CVE-2026-15270 | D-Link DIR-823G 1.0.2B05_20181207 | CVSS: 7.5 HIGH
A least-privilege violation in the D-Link DIR-823G's web interface (/etc/boa/boa.conf) allows remote privilege escalation, though exploitation requires a high level of complexity. This is an end-of-life device with no vendor patch forthcoming — if it's still on your network or in a client environment, replace it. Consumer-grade EOL routers remain a persistent blind spot in SMB and branch office security.


Headline News

Ubiquiti UniFi Hit by Seven Critical Vulnerabilities Including Maximum-Severity Command Injection

Ubiquiti has released patches addressing seven critical vulnerabilities in UniFi OS, headlined by CVE-2026-50746 — a maximum-severity command injection flaw in the UniFi Connect Application. The vulnerability allows an attacker to execute arbitrary commands on affected devices, which in many deployments means full network infrastructure compromise given UniFi's role in managing access points, switches, and gateways. UniFi equipment is ubiquitous in SMBs, enterprise branch offices, and managed service provider stacks, making the blast radius significant. Practitioners should prioritise updating UniFi OS across all managed controllers immediately, and audit for any indicators of lateral movement from network infrastructure to adjacent segments. The breadth of the patch batch — seven critical findings at once — suggests either a coordinated external research disclosure or an internal audit that uncovered systemic issues in the codebase.

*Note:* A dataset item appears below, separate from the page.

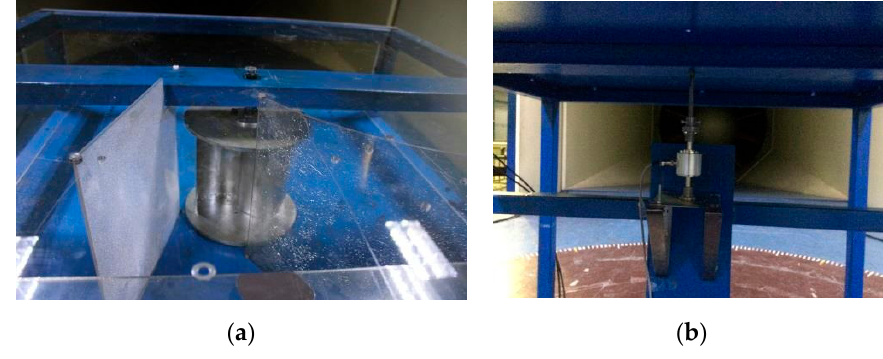
Figure 5. ( a ) wind rotor and the curtain; ( b ) torque meter.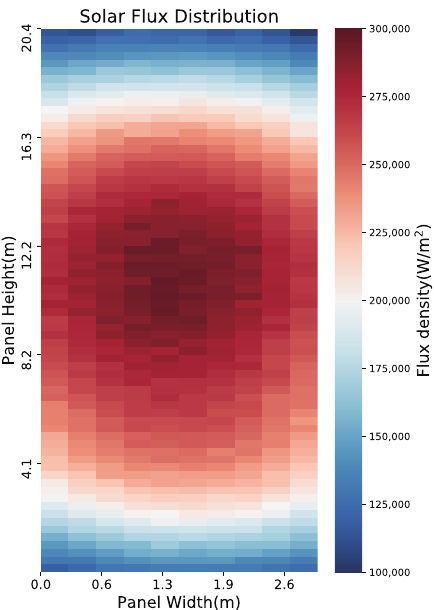
Figure 6. An example of the solar flux distribution on the panel.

Malicious Paysafe and Skrill SDKs on npm and PyPI Harvesting Developer Credentials

A supply chain campaign has been identified on both npm and PyPI distributing fake SDKs impersonating legitimate packages for Paysafe, Skrill, and Neteller — three widely used payment processing platforms. The malicious packages delivered stealer malware targeting developer credentials, session tokens, and likely payment API keys stored in local environments. The attack follows a well-worn playbook: register plausible package names, surface them in search results, and wait for developers integrating payment functionality to install them during project setup or dependency updates. Any developer who recently integrated Paysafe, Skrill, or Neteller functionality should audit their package.json and requirements.txt for unexpected package names, rotate all API credentials, and scan CI/CD environments for persistence mechanisms. This campaign is a reminder that typosquatting and brand impersonation on public registries remain a cost-effective initial access vector with high credential yield.


Schrödinger's Feed

A German government-backed consortium called TruQuaC (Trustworthy Quantum Control and Communication) has launched a €3.06 million project specifically focused on building a secure control-plane and gateway architecture for distributed quantum systems — a rarely discussed but critical layer of the quantum stack. As quantum hardware scales from single QPUs to networked, distributed architectures, the classical control plane becomes an attractive attack surface: whoever controls the orchestration layer controls the computation. This is one of the first funded research efforts explicitly treating distributed quantum orchestration as a security engineering problem rather than purely a physics or performance one. Practitioners building quantum-adjacent infrastructure or advising on post-quantum roadmaps should watch this space — the security properties of the quantum control plane will matter long before cryptographically relevant quantum computers arrive.


/dev/random

A solo developer has shipped what the train simulation community is calling the finest entry in the genre — built entirely by one person. The security angle? Zero. The achievement is the story: a single developer apparently out-shipped entire studios with dedicated QA, art, and engineering teams across the full product cycle. It's the kind of project that makes you reconsider your threat model for "what can one motivated person accomplish" — which, depending on whether that person is building train sims or writing exploit chains, lands very differently. Somewhere, a CISO is showing this to their board as a parable about insider risk; somewhere else, a red teamer is using it as motivation.